Ada rasa kesal tatkala Kyoung Jae tiba-tiba membahas tentang pertemuannya dengan seorang gadis dan sesaat, dia melirik Opuri yang tampak mengepalkan tangan kanannya.
“Marga bagi orang Korea adalah suatu kebanggaan tersendiri dan Bibiku, salah satu orang yang tidak bisa melepaskan marganya walaupun telah menikah dengan orang Indonesia,” jelas Kyoung Jae seraya tersenyum melihat Opuri yang telah memandangnya lebih dulu dengan tatap penuh tanya, “Kinan Jung Pratama, aku sudah sebutkan nama bocah itu satu jam lalu. Kinan Jung, dia anak bibiku. Dia adik sepupuku yang tinggal di Tenggarong. Alasan aku selalu menunggu dan mengantar jemput dia sepulang sekolah karena kami tinggal di rumah yang sama. Dialah GPS-ku selama ini. Dialah radar yang telah mencari tahu tentang gadis yang membuatku ingin tinggal. Dan sekarang, gadis itu sedang duduk di sampingku.”
Bingung adalah hal pertama yang dilakukan Opuri saat tatapnya bertemu tepat di mata Kyoung Jae, hingga membuatnya salah tingkah dan tertunduk dengan wajah bersemu.
“Maaf, untuk seluruh kesalahpahaman yang selama ini tidak pernah kukatakan. Kupikir karena adik kelas tahu, kau pun pasti tahu kalau Kinan adikku,” kata Kyoung Jae tulus.
“Aku juga…minta maaf karena sudah berlaku kasar padamu. Tapi…” segera Opuri mengangkat wajah dan menatap Kyoung Jae dengan kesal, “kenapa tidak minta ajari Kinan saat ujian Bahasa Indonesia?”
“Hahaha…bocah itu sering pulang dan jalan-jalan di Tenggarong. Tapi, dia baru benar-benar pindah dua tahun setelah aku sekolah di sana. Dia lahir dan besar di Korea. Jadi, kami sama bodohnya. Hahaha…”
Mendengar gelak tawa Kyoung Jae yang hampir memenuhi setiap penjuru taman yang sepi, tentu membuat Opuri menahan senyum geli.
“Lalu, apa yang kau lakukan di sini? Tidak mungkin kau sedang liburan, sekarang musim ujian. Dan bagaimana kau bisa dapat alamat juga nomorku?”
“Aku minta ujian susulan. Memohon serta menulis surat perjanjian bahwa nilaiku akan di atas semester lalu. Sudah kukatakan, aku memiliki Kinan. Dia bocah cerdas dalam hal mencari tahu tentang jejak orang lain. Dan…aku hanya ingin tahu, apa kau ingin menjadi pasangan hidupku sampai di kehidupan selanjutnya?”

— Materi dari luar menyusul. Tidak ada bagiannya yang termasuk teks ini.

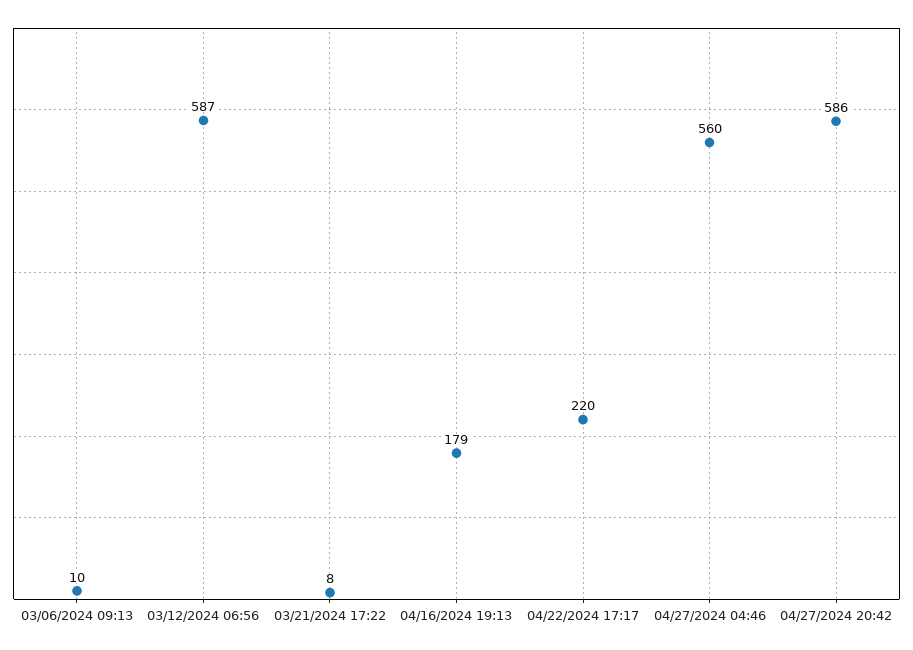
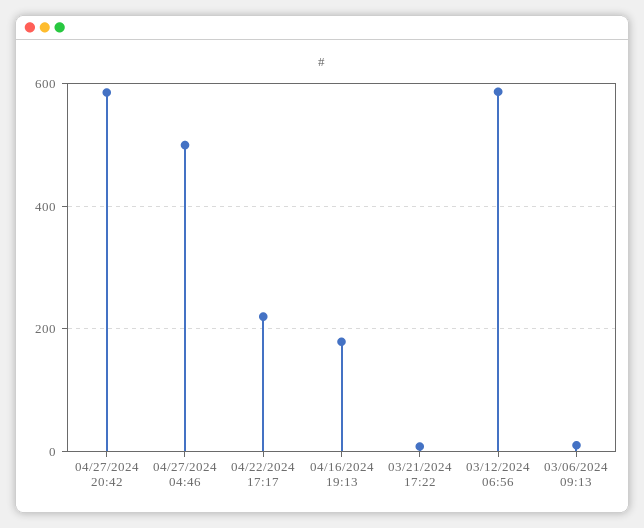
  {
    "03/06/2024 09:13": 10,
    "03/12/2024 06:56": 587,
    "03/21/2024 17:22": 8,
    "04/16/2024 19:13": 179,
    "04/22/2024 17:17": 220,
-   "04/27/2024 04:46": 560,
+   "04/27/2024 04:46": 500,
    "04/27/2024 20:42": 586
  }

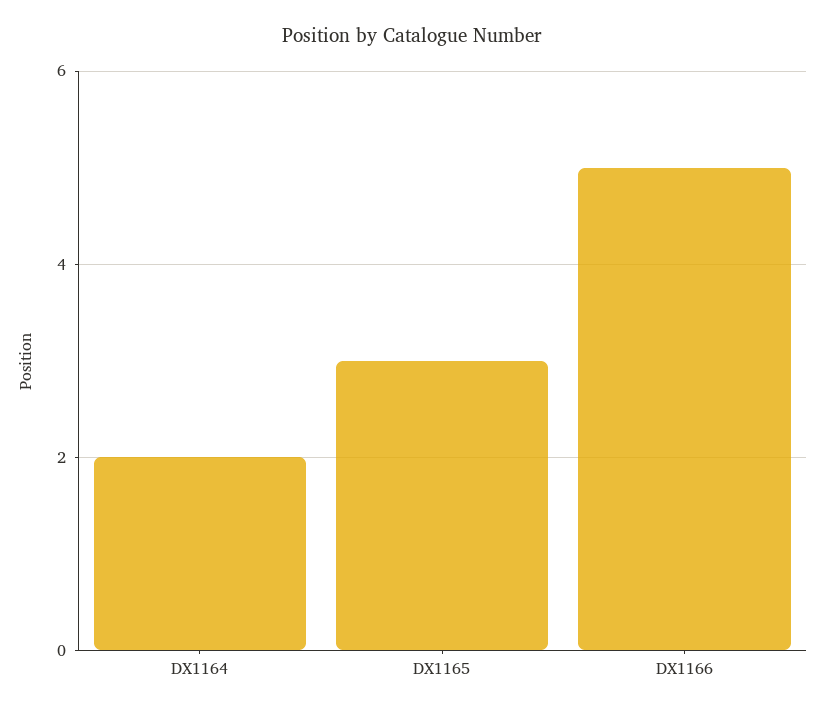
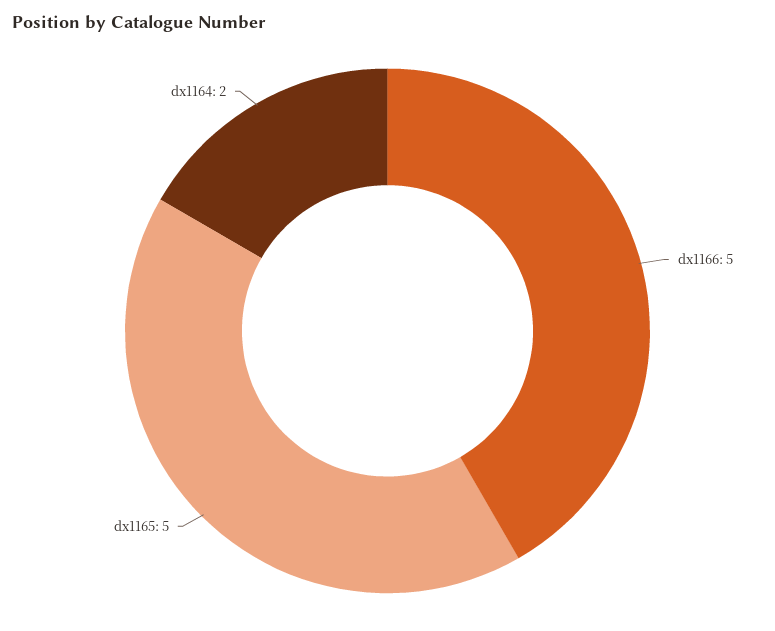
  {
    "DX1164": 2,
-   "DX1165": 3,
+   "DX1165": 5,
    "DX1166": 5
  }

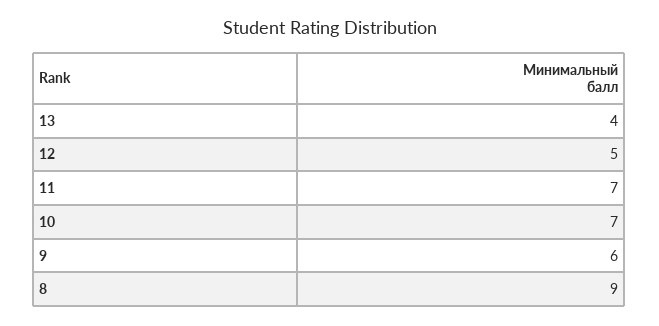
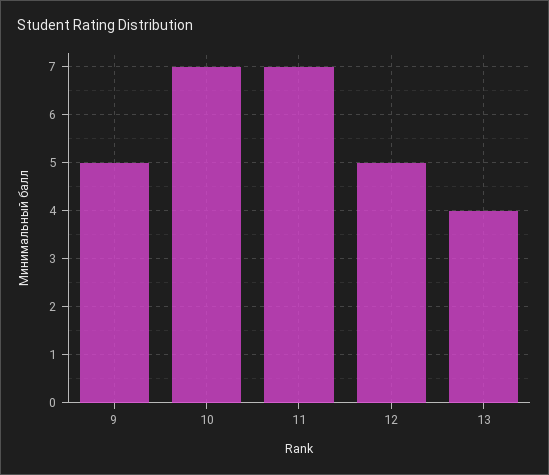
  {
    "13": 4,
    "12": 5,
    "11": 7,
    "10": 7,
-   "9": 6,
+   "9": 5
-   "8": 9
  }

Diam namun, anggukkan pelan Opuri memastikan seluruh jawaban dari harapan seorang Kim Kyoung Jae yang langsung mendaratkan kecupan singkat di pipi kanannya.
“Tanganmu dingin,” ujar Opuri.
“Iya. Makanya, aku selalu ingin dekat denganmu. Kau memiliki hati, tatapan juga tangan yang hangat,” kata Kyoung Jae tulus, “jadi, kenapa kau tidak ingin kuliah di Seoul sementara, kau tahu
kalau aku akan kembali ke sana?” omelnya kemudian.

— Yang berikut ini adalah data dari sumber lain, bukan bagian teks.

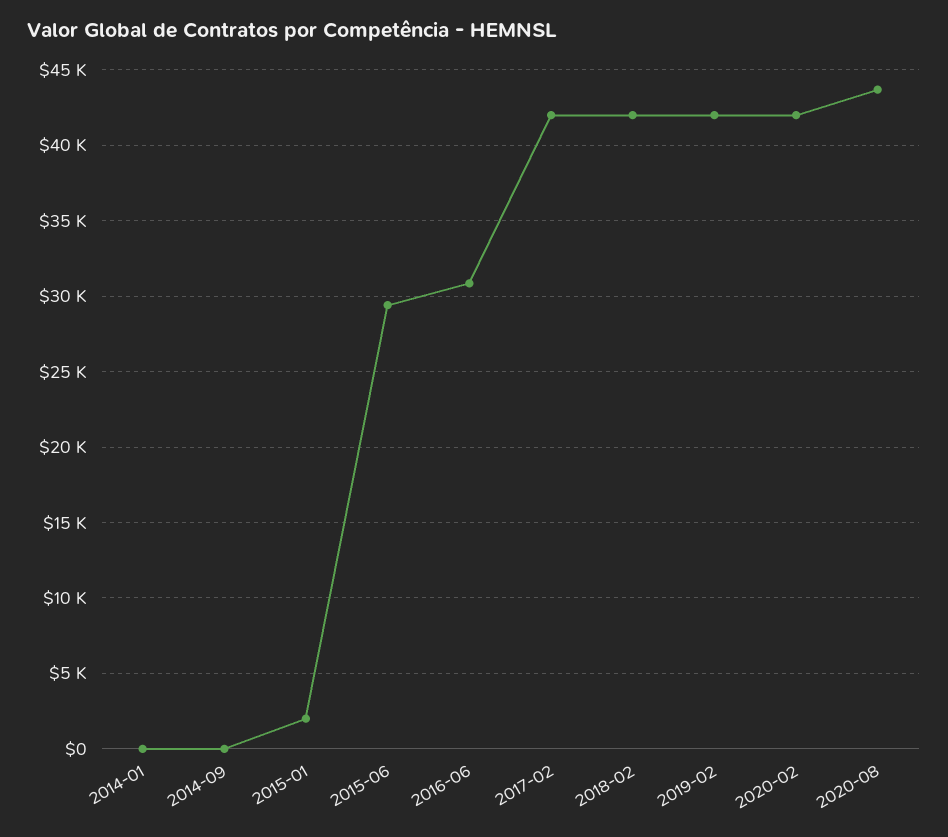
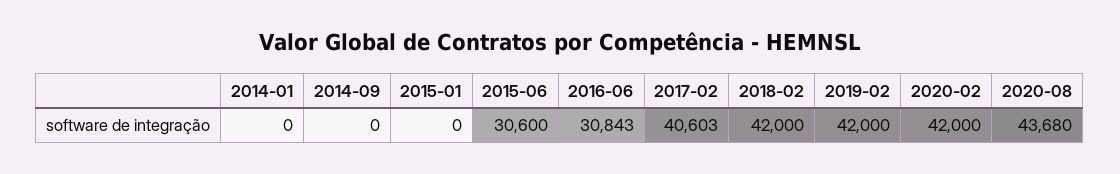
  {
    "2014-01": 0,
    "2014-09": 0,
-   "2015-01": 2000,
+   "2015-01": 0,
-   "2015-06": 29500,
+   "2015-06": 30600,
    "2016-06": 30843,
-   "2017-02": 42000,
+   "2017-02": 40603,
    "2018-02": 42000,
    "2019-02": 42000,
    "2020-02": 42000,
    "2020-08": 43680
  }

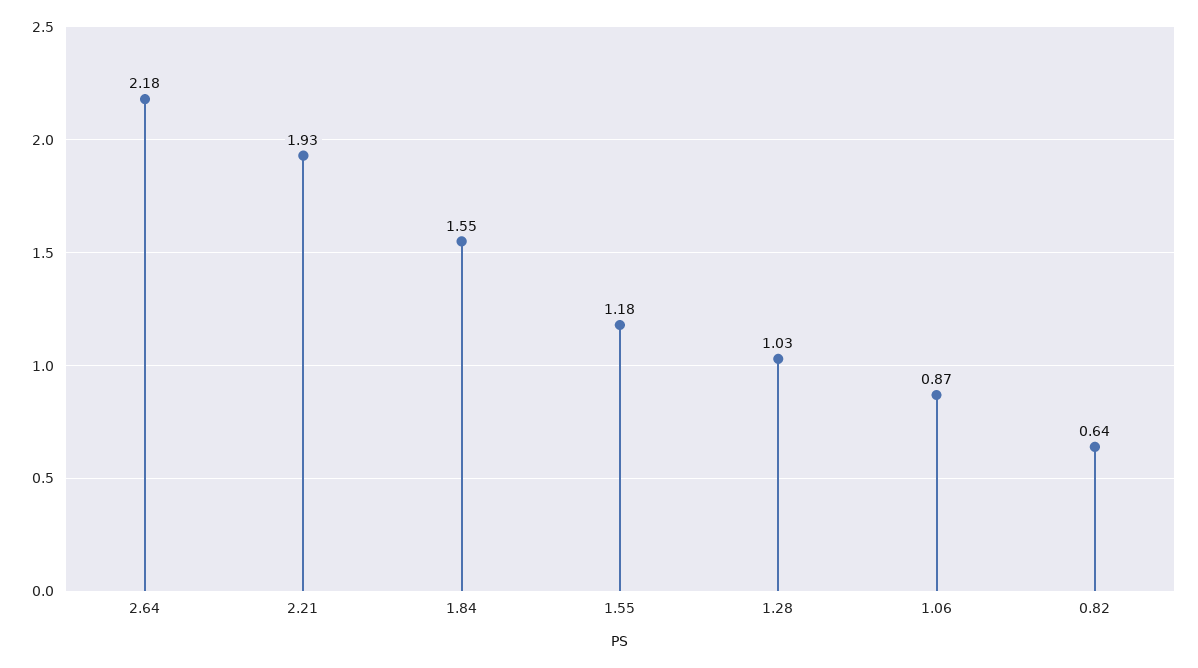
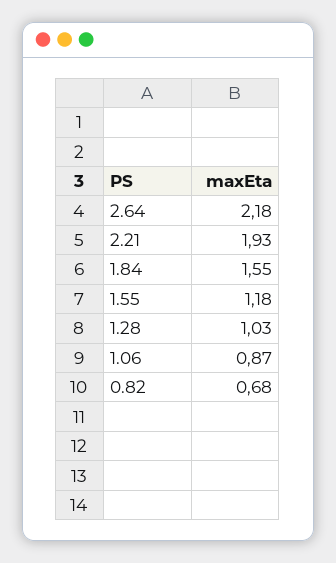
  {
    "2.64": 2.18,
    "2.21": 1.93,
    "1.84": 1.55,
    "1.55": 1.18,
    "1.28": 1.03,
    "1.06": 0.87,
-   "0.82": 0.64
+   "0.82": 0.68
  }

“Aku suka Disneyland, pergi berapa kali pun aku tidak pernah bosan dan aku suka sushi. Aku hanya pernah berjanji pada diri sendiri, saat mungkin kita tidak bertemu, aku akan ke Seoul untuk menyapamu setelah menyelesaikan studi di sini.”
“Tapi, sekarang kita bertemu.”
“Karena itu aku sekarang bersyukur, sebab pertemuan sekarang tidak akan membuatku menyesalinya dikemudian hari. Terima kasih.”

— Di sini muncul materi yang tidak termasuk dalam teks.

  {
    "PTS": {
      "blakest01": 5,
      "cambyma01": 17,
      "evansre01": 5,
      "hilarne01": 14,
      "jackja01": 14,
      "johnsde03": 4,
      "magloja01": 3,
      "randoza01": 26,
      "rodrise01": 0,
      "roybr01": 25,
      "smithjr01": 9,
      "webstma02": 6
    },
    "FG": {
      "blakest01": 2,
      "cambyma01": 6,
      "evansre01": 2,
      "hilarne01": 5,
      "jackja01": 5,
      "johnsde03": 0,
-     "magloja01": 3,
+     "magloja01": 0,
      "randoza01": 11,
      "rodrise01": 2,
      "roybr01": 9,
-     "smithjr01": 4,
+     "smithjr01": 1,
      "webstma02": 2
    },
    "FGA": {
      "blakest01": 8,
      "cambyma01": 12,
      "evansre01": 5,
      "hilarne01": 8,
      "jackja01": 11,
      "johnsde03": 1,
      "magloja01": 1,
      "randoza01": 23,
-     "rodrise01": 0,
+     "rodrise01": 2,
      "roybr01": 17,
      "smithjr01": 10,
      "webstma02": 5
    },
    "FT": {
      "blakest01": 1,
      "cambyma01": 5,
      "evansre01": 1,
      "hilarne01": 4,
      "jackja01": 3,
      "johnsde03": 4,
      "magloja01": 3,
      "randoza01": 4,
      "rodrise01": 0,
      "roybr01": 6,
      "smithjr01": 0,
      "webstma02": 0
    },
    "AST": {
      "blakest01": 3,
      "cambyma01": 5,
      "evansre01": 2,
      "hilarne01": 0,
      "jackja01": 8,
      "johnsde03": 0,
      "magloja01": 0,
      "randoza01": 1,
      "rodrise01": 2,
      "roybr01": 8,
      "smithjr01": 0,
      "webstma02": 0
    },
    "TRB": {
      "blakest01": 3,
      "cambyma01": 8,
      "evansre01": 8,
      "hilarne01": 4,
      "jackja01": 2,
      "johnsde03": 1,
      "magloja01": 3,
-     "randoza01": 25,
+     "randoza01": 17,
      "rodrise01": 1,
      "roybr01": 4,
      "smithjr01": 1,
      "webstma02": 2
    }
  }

“Kau tahu tentang keadaanku sejak kita pertama kenal. Hanya ingin tahu sekali lagi, apa mungkin kau melakukan semua ini karena kasihan?”
“Kau main basket dengan baik, latihan taekwondo dengan begitu giat, dan berlari ke sana kemari tanpa sedikitpun merasa lelah. Bagaimana mungkin aku kasihan melihat bocah bar bar sepertimu.”
Mendengar celotehnya, Kyoung Jae pun tersenyum geli.
“Terima kasih karena telah melihatku sebagai pria sempurna.”
“Ng…terima kasih juga karena telah melihatku sebagai wanita yang baik.”
Tidak ada kata yang bisa menggambarkan rasa bahagia sepasang muda mudi yang tengah dilanda asmara. Hanya saja, jika itu bertahan lebih lama, mungkin akan terasa hangat bagi semua orang.
Untukmu kekasihku, untuk segala kebahagiaan yang selama ini telah kau ciptakan, untuk seluruh sakit yang telah berusaha kau lawan. Kau hebat, terima kasih telah terlahir ke dunia dengan senyum dan cintamu.
Terima kasih…untuk hidupmu selama 7,012 hari.